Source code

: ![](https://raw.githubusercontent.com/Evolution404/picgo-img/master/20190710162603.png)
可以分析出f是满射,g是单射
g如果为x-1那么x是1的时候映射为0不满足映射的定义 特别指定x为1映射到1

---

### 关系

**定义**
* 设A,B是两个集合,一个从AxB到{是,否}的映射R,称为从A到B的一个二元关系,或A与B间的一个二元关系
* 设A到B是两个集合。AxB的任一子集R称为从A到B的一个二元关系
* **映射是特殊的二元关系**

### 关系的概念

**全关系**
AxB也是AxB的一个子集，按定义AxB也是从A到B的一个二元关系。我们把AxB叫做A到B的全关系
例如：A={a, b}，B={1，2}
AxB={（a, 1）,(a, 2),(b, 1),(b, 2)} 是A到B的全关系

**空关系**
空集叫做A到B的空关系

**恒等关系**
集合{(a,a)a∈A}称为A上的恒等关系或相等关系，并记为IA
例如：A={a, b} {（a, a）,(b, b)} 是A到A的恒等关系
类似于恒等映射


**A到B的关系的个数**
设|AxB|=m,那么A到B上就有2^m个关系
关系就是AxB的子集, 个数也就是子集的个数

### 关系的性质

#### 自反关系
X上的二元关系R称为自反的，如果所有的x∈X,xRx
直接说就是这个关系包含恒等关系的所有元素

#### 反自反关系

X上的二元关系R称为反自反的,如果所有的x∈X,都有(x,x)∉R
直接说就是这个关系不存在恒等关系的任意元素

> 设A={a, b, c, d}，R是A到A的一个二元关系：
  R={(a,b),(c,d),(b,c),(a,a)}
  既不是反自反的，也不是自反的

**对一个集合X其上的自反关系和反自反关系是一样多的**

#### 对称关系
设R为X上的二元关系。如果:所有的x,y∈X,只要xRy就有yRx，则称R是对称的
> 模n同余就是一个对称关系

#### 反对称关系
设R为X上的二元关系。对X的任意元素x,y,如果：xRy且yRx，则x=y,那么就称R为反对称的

====

Write out the data above once more, exactly as it stands.

Source code

: ![](https://raw.githubusercontent.com/Evolution404/picgo-img/master/20190710162603.png)
可以分析出f是满射,g是单射
g如果为x-1那么x是1的时候映射为0不满足映射的定义 特别指定x为1映射到1

---

### 关系

**定义**
* 设A,B是两个集合,一个从AxB到{是,否}的映射R,称为从A到B的一个二元关系,或A与B间的一个二元关系
* 设A到B是两个集合。AxB的任一子集R称为从A到B的一个二元关系
* **映射是特殊的二元关系**

### 关系的概念

**全关系**
AxB也是AxB的一个子集，按定义AxB也是从A到B的一个二元关系。我们把AxB叫做A到B的全关系
例如：A={a, b}，B={1，2}
AxB={（a, 1）,(a, 2),(b, 1),(b, 2)} 是A到B的全关系

**空关系**
空集叫做A到B的空关系

**恒等关系**
集合{(a,a)a∈A}称为A上的恒等关系或相等关系，并记为IA
例如：A={a, b} {（a, a）,(b, b)} 是A到A的恒等关系
类似于恒等映射


**A到B的关系的个数**
设|AxB|=m,那么A到B上就有2^m个关系
关系就是AxB的子集, 个数也就是子集的个数

### 关系的性质

#### 自反关系
X上的二元关系R称为自反的，如果所有的x∈X,xRx
直接说就是这个关系包含恒等关系的所有元素

#### 反自反关系

X上的二元关系R称为反自反的,如果所有的x∈X,都有(x,x)∉R
直接说就是这个关系不存在恒等关系的任意元素

> 设A={a, b, c, d}，R是A到A的一个二元关系：
  R={(a,b),(c,d),(b,c),(a,a)}
  既不是反自反的，也不是自反的

**对一个集合X其上的自反关系和反自反关系是一样多的**

#### 对称关系
设R为X上的二元关系。如果:所有的x,y∈X,只要xRy就有yRx，则称R是对称的
> 模n同余就是一个对称关系

#### 反对称关系
设R为X上的二元关系。对X的任意元素x,y,如果：xRy且yRx，则x=y,那么就称R为反对称的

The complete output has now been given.